### [EXERCISE REQUIREMENTS]
Leave every image behind and restate the data word for word.

- - - - -

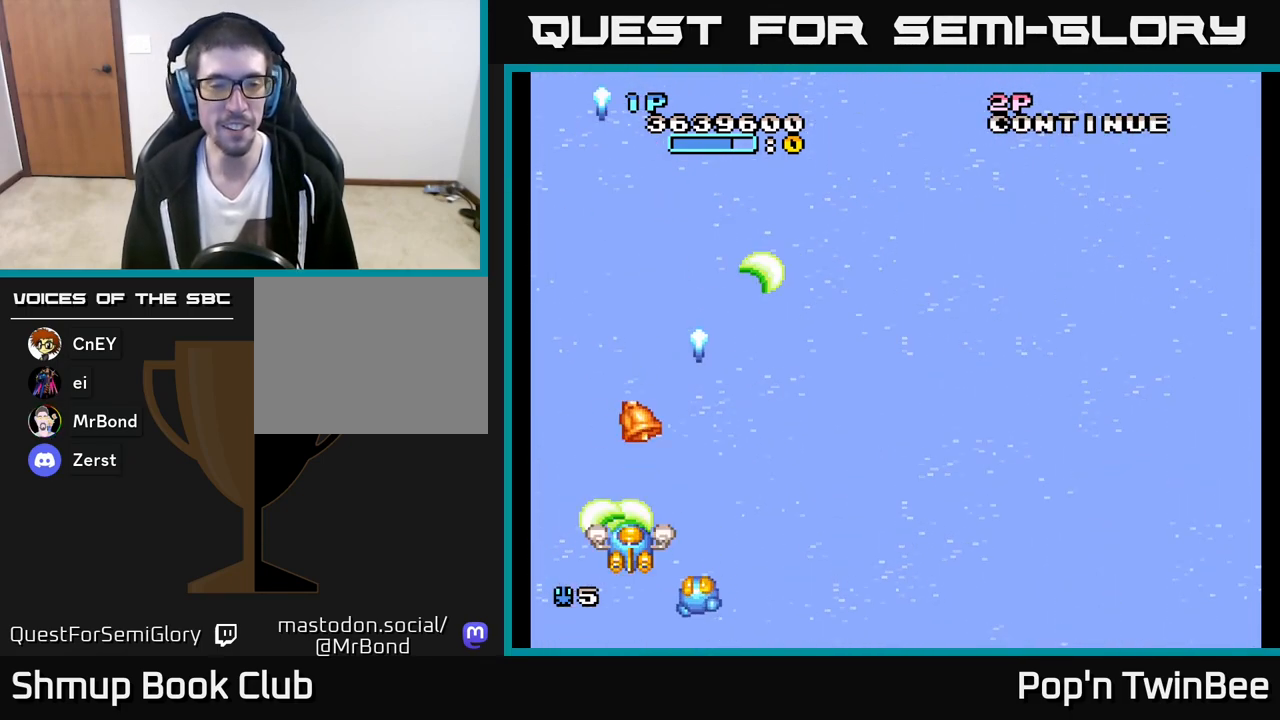
{"buttons": ["A", "DPAD_UP"], "left_stick": "center", "right_stick": "center", "events": [[67, "DPAD_UP", "up"], [183, "DPAD_UP", "down"], [300, "DPAD_UP", "up"], [417, "DPAD_UP", "down"]]}
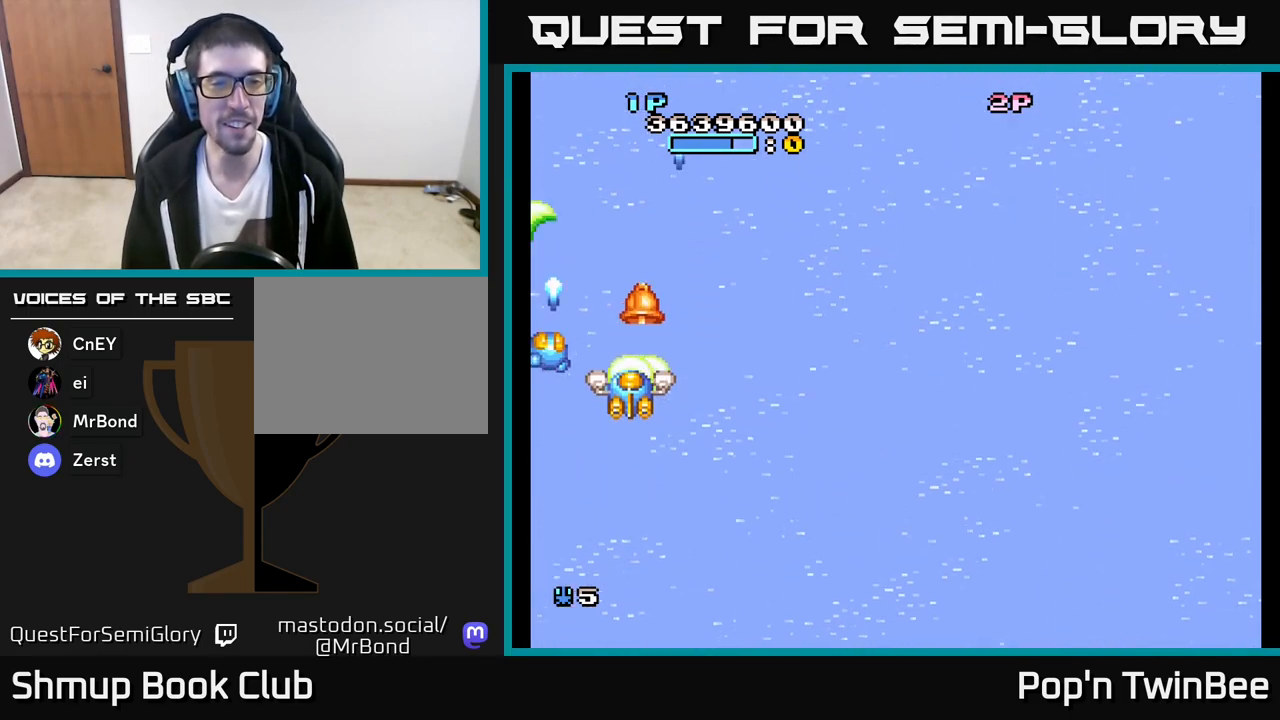
{"buttons": [], "left_stick": "center", "right_stick": "center", "events": [[17, "DPAD_UP", "up"], [150, "DPAD_UP", "down"], [250, "DPAD_UP", "up"], [367, "DPAD_UP", "down"], [433, "DPAD_UP", "up"], [450, "A", "up"]]}
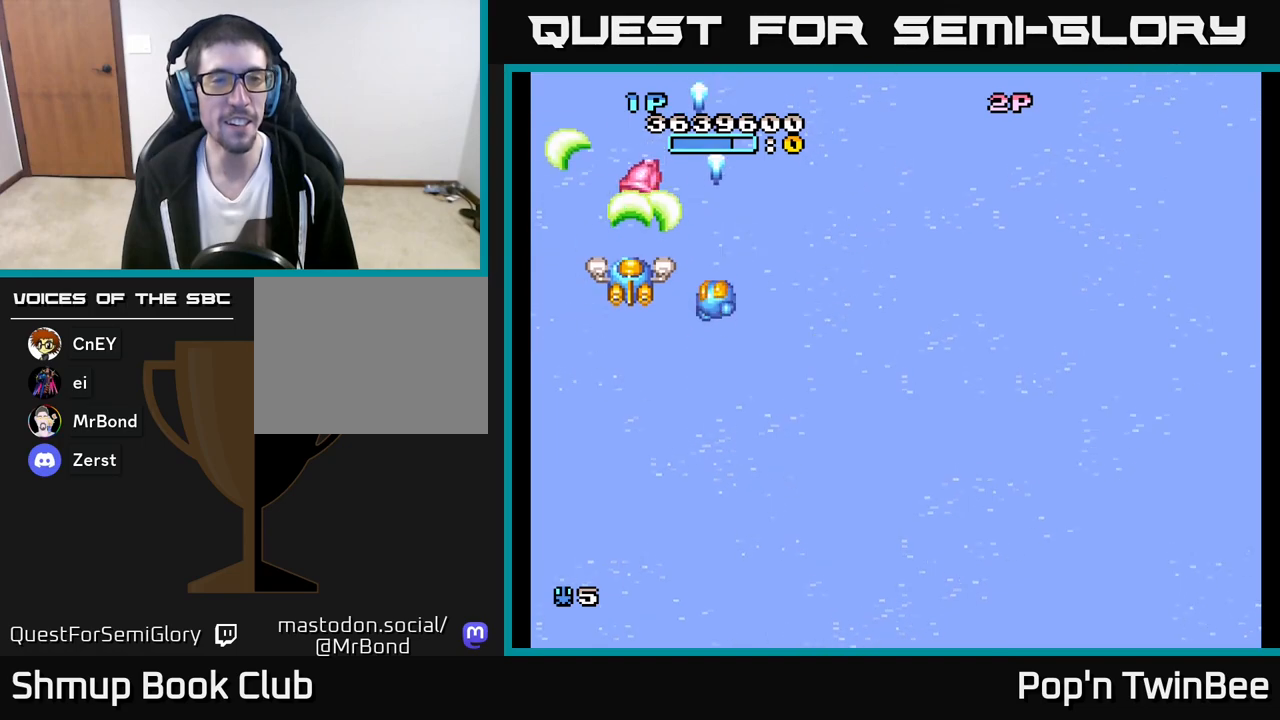
{"buttons": [], "left_stick": "center", "right_stick": "center", "events": []}
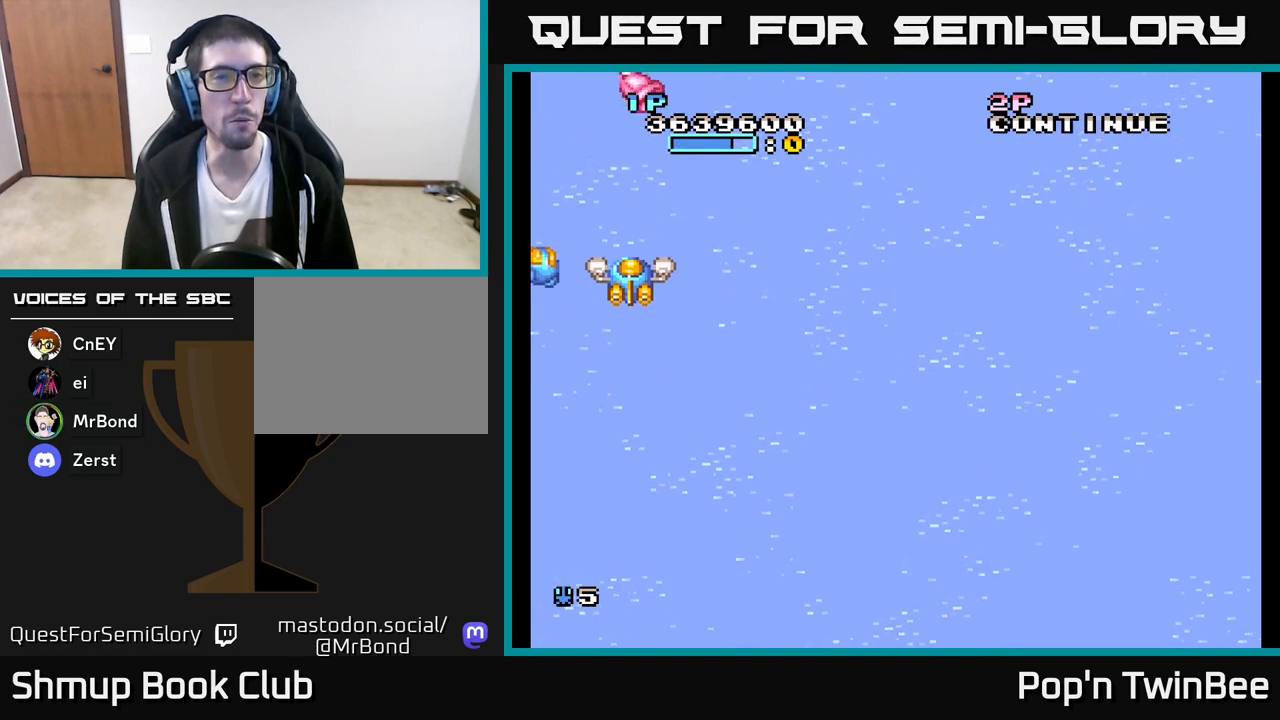
{"buttons": [], "left_stick": "center", "right_stick": "center", "events": [[333, "DPAD_UP", "down"], [400, "DPAD_UP", "up"]]}
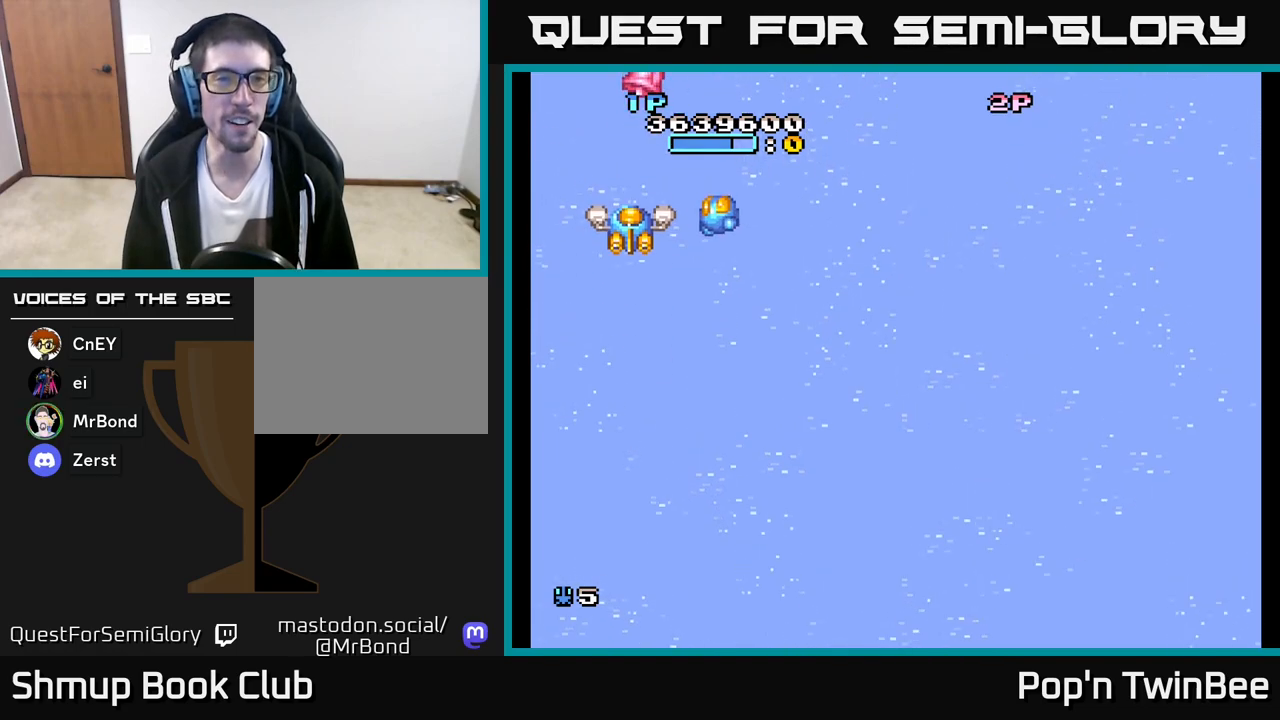
{"buttons": [], "left_stick": "center", "right_stick": "center", "events": []}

- - - - -

### [SOLUTION FOR THIS TASK]
{"buttons": ["A", "DPAD_UP"], "left_stick": "center", "right_stick": "center", "events": [[67, "DPAD_UP", "up"], [183, "DPAD_UP", "down"], [300, "DPAD_UP", "up"], [417, "DPAD_UP", "down"]]}
{"buttons": [], "left_stick": "center", "right_stick": "center", "events": [[17, "DPAD_UP", "up"], [150, "DPAD_UP", "down"], [250, "DPAD_UP", "up"], [367, "DPAD_UP", "down"], [433, "DPAD_UP", "up"], [450, "A", "up"]]}
{"buttons": [], "left_stick": "center", "right_stick": "center", "events": []}
{"buttons": [], "left_stick": "center", "right_stick": "center", "events": [[333, "DPAD_UP", "down"], [400, "DPAD_UP", "up"]]}
{"buttons": [], "left_stick": "center", "right_stick": "center", "events": []}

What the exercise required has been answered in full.